Below are records to be transcribed exactly; any pictures should be left out.

[Stored data entries]
● ● ● ● ● ● ●
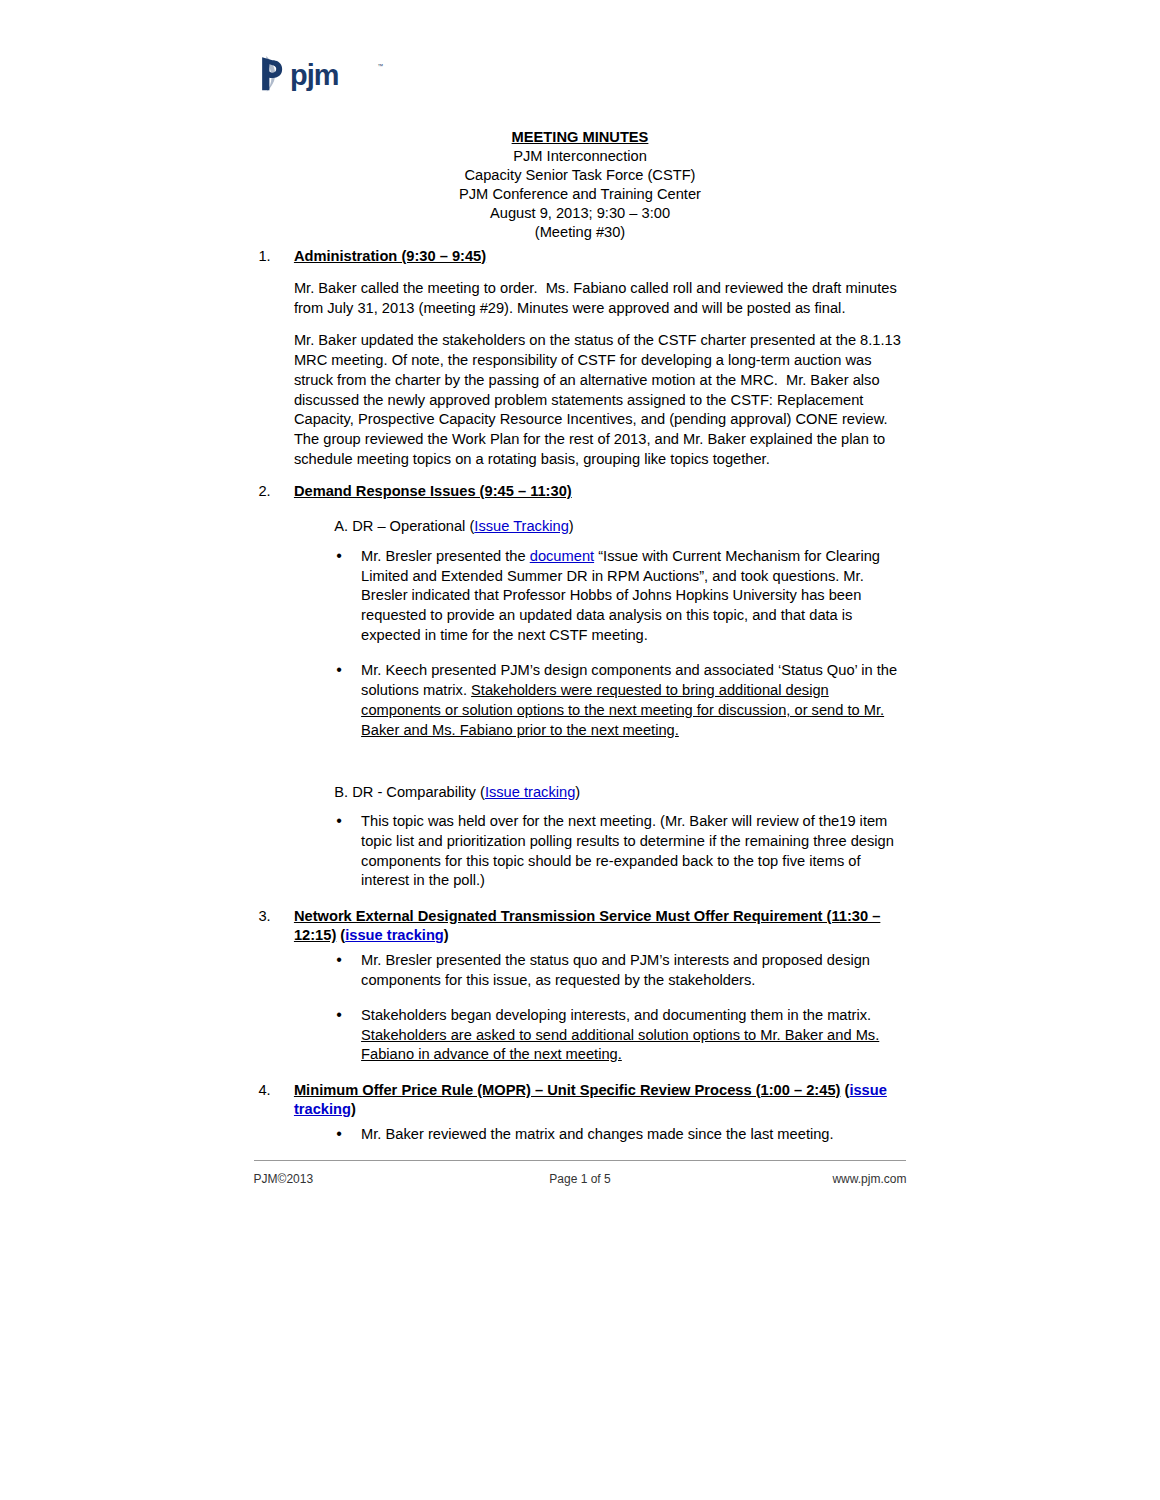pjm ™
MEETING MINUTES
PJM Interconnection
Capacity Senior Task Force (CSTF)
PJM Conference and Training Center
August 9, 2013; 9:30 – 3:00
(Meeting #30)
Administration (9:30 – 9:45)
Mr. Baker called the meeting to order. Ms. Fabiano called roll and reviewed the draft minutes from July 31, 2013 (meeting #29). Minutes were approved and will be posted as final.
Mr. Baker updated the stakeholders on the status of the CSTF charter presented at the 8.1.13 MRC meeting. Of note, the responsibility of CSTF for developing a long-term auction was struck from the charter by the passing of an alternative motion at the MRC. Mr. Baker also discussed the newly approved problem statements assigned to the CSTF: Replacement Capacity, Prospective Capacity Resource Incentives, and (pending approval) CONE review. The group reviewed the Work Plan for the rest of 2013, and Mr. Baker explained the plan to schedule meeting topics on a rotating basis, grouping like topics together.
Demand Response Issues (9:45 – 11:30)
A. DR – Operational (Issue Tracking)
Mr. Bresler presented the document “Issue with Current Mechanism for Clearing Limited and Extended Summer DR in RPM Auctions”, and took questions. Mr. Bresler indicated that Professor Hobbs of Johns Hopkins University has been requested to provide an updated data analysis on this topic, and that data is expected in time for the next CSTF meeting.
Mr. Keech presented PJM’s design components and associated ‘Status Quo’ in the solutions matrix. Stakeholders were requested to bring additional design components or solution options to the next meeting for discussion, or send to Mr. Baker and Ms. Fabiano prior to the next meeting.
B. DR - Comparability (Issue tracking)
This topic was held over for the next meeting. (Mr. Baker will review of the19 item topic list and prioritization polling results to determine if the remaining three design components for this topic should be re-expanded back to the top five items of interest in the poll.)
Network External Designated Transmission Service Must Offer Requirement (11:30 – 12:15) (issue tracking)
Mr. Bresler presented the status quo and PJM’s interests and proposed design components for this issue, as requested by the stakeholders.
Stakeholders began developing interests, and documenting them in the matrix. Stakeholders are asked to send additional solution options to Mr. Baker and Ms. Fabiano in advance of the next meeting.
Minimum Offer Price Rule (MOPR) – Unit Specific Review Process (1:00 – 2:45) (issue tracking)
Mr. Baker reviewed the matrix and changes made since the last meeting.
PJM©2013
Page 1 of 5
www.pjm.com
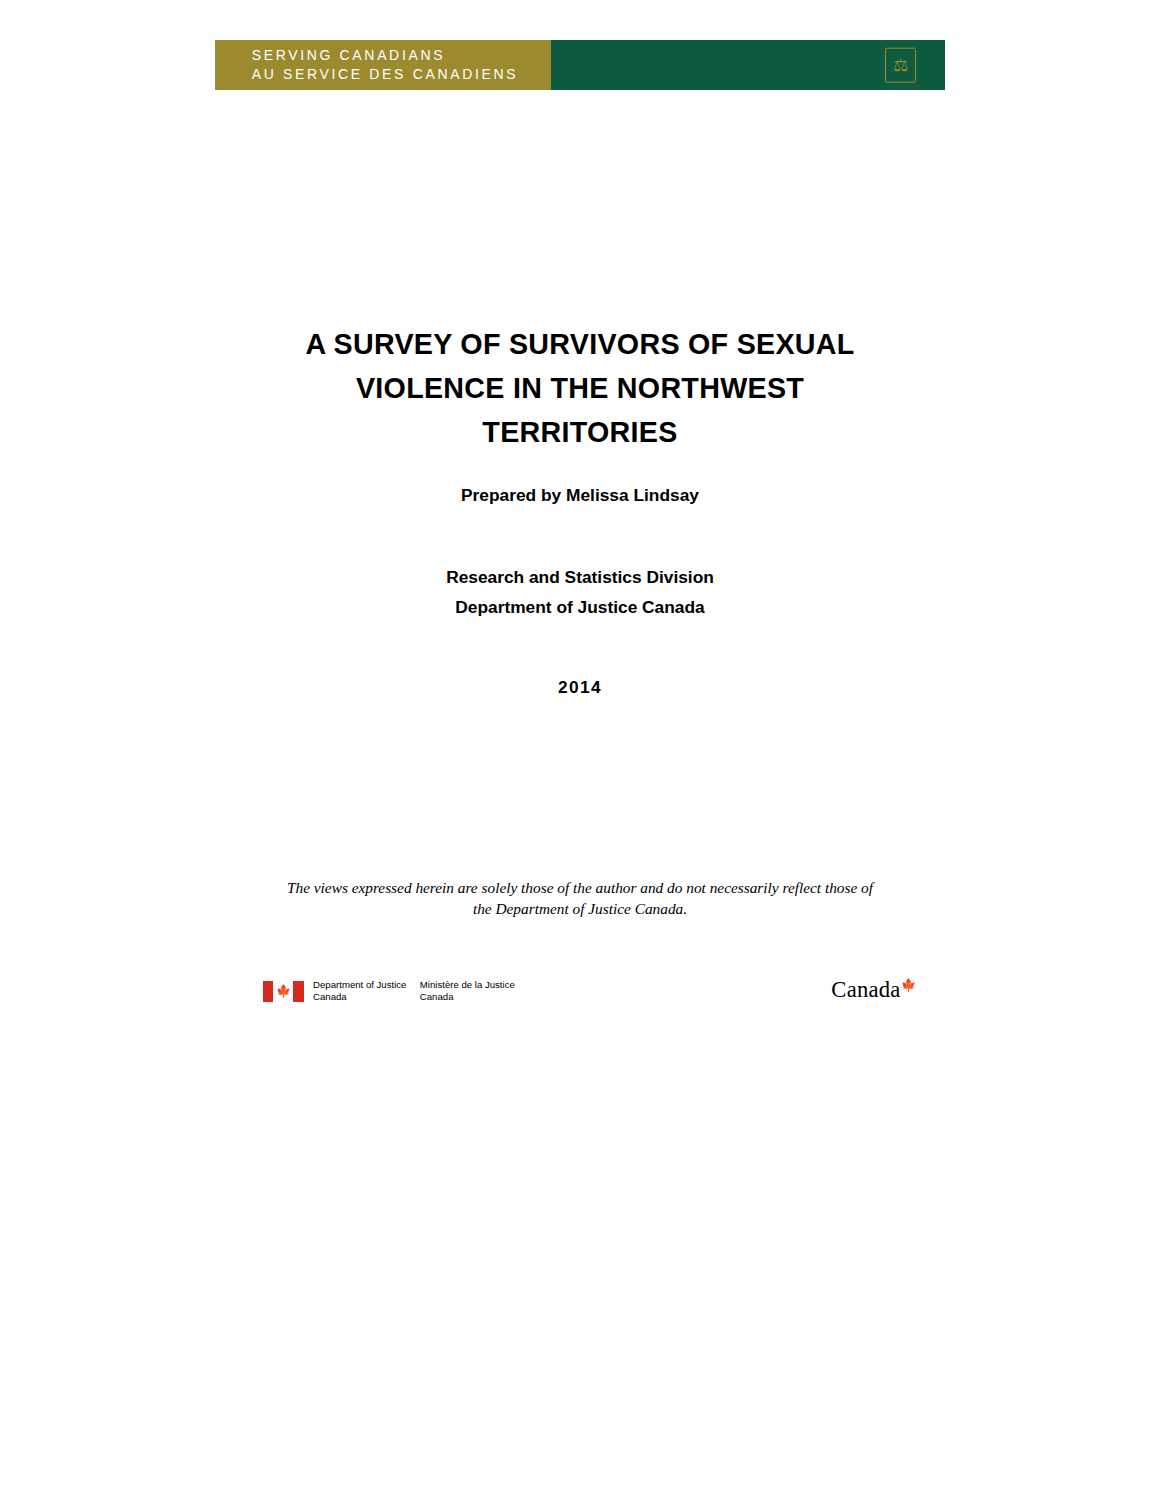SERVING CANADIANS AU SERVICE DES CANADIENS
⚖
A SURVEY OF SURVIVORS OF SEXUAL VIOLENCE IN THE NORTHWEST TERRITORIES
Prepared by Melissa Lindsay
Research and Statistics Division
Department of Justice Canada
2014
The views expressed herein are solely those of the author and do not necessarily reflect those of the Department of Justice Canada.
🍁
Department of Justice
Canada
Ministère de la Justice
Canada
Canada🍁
● ● ● ● ● ● ●
◆ **WRITTEN REPLY**
pjm ™
MEETING MINUTES
PJM Interconnection
Capacity Senior Task Force (CSTF)
PJM Conference and Training Center
August 9, 2013; 9:30 – 3:00
(Meeting #30)
Administration (9:30 – 9:45)
Mr. Baker called the meeting to order. Ms. Fabiano called roll and reviewed the draft minutes from July 31, 2013 (meeting #29). Minutes were approved and will be posted as final.
Mr. Baker updated the stakeholders on the status of the CSTF charter presented at the 8.1.13 MRC meeting. Of note, the responsibility of CSTF for developing a long-term auction was struck from the charter by the passing of an alternative motion at the MRC. Mr. Baker also discussed the newly approved problem statements assigned to the CSTF: Replacement Capacity, Prospective Capacity Resource Incentives, and (pending approval) CONE review. The group reviewed the Work Plan for the rest of 2013, and Mr. Baker explained the plan to schedule meeting topics on a rotating basis, grouping like topics together.
Demand Response Issues (9:45 – 11:30)
A. DR – Operational (Issue Tracking)
Mr. Bresler presented the document “Issue with Current Mechanism for Clearing Limited and Extended Summer DR in RPM Auctions”, and took questions. Mr. Bresler indicated that Professor Hobbs of Johns Hopkins University has been requested to provide an updated data analysis on this topic, and that data is expected in time for the next CSTF meeting.
Mr. Keech presented PJM’s design components and associated ‘Status Quo’ in the solutions matrix. Stakeholders were requested to bring additional design components or solution options to the next meeting for discussion, or send to Mr. Baker and Ms. Fabiano prior to the next meeting.
B. DR - Comparability (Issue tracking)
This topic was held over for the next meeting. (Mr. Baker will review of the19 item topic list and prioritization polling results to determine if the remaining three design components for this topic should be re-expanded back to the top five items of interest in the poll.)
Network External Designated Transmission Service Must Offer Requirement (11:30 – 12:15) (issue tracking)
Mr. Bresler presented the status quo and PJM’s interests and proposed design components for this issue, as requested by the stakeholders.
Stakeholders began developing interests, and documenting them in the matrix. Stakeholders are asked to send additional solution options to Mr. Baker and Ms. Fabiano in advance of the next meeting.
Minimum Offer Price Rule (MOPR) – Unit Specific Review Process (1:00 – 2:45) (issue tracking)
Mr. Baker reviewed the matrix and changes made since the last meeting.
PJM©2013
Page 1 of 5
www.pjm.com
SERVING CANADIANS AU SERVICE DES CANADIENS
⚖
A SURVEY OF SURVIVORS OF SEXUAL VIOLENCE IN THE NORTHWEST TERRITORIES
Prepared by Melissa Lindsay
Research and Statistics Division
Department of Justice Canada
2014
The views expressed herein are solely those of the author and do not necessarily reflect those of the Department of Justice Canada.
🍁
Department of Justice
Canada
Ministère de la Justice
Canada
Canada🍁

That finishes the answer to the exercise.